Well, I guess certain things are best to be narrated mythologically rather than scientifically be explained.  

Legend 4 
Dayang Bunting: The Magical Lake of the Pregnant Maiden
Surrounded by lush tropical forests, the silence broken by the occasional sounds from the exotic birds that live there, this lake is reputed to have been the bathing spot for a fairy princess and her handmaidens. Unable to resist the lure of the clear inviting water, the princess would descend from her home and bathe there with her retinue. One day, a villager - a mortal man - chanced upon them and promptly fell in love with the princess.
After they left, he watched and waited for them to return. When they finally came back, he hid in the undergrowth and when they were safely in the water, he took the princess' discarded clothes and hid them. Naturally, she couldn't return to her home and agreed to marry the man. Then one day, she discovered her husband's deception and heart-broken, she left him.
But before returning to her world, she went to the lake once more and blessed it, saying that any woman who wanted a child could get her wish fulfilled after drinking water from the lake.
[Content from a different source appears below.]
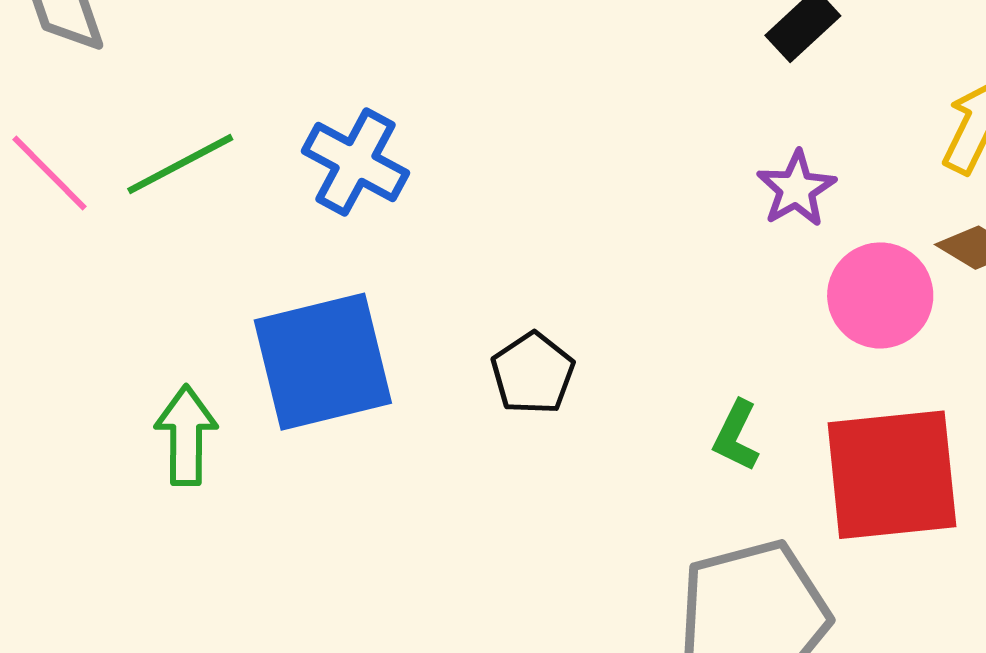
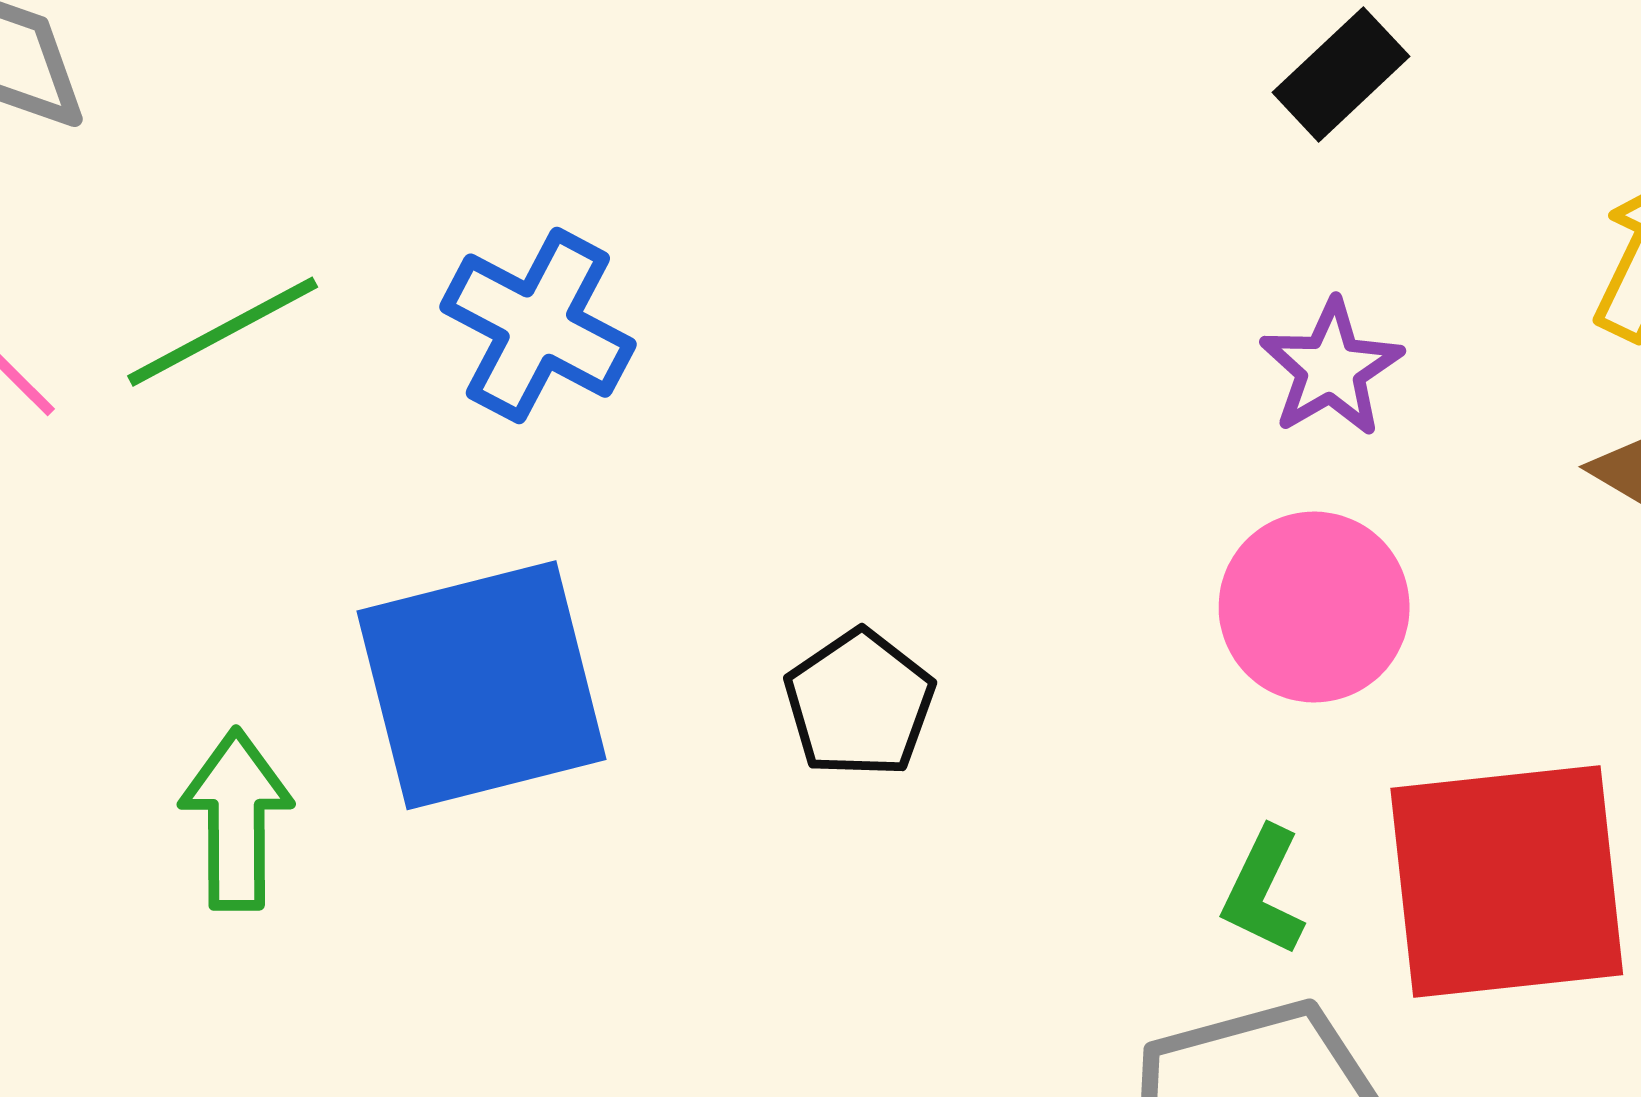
pink circle: (880, 295) -> (1314, 607), moved
green L-shape: (736, 436) -> (1264, 891), moved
This legend gained credence when it was said that a couple, childless after almost twenty years of marriage and not for lack of trying, drank from the lake. Only then did they have their prayers answered. They had a baby girl. 

Legend 5
Seven Magical Wells
This was believed to have been where the fairies came to bathe. It is believed that the unique lime trees and the sintuk, a climbing plant which has large pods, that grow around the pools were left behind by the fairies and locals who visit the Telaga Tujuh waterfalls often use them to wash their hair in order to cleanse themselves of bad luck. 

Legend 6
The Mystical Cave of Stories
Known in Malay language as Gue Cerita, The story tells of the failed ploy by the legendary Geruda (phoenix) to thwart the “marriage” of the Roman prince and Chinese princess. 

Legend 7
Cave of the Banshees
Haven for vampires. Unfortunately not the CullensIt is a cave so deep and dark that no one dares to venture in. People are convinced the cave is home to a female vampire called the langsuir, which, after having lured men to its lair, would suck their bodies dry of blood. No one would go near Gua Langsuir, for they believe that the scary sounds that come from the cave are the cries of the langsuir.

Other than these unique legends, the prosperous Langkawi is now known for a popular tourist attractions, offering beautiful sandy beaches (Pantai Chenang), duty free shopping including chocolate and cigarettes (Bandar Kuah) and also gamat.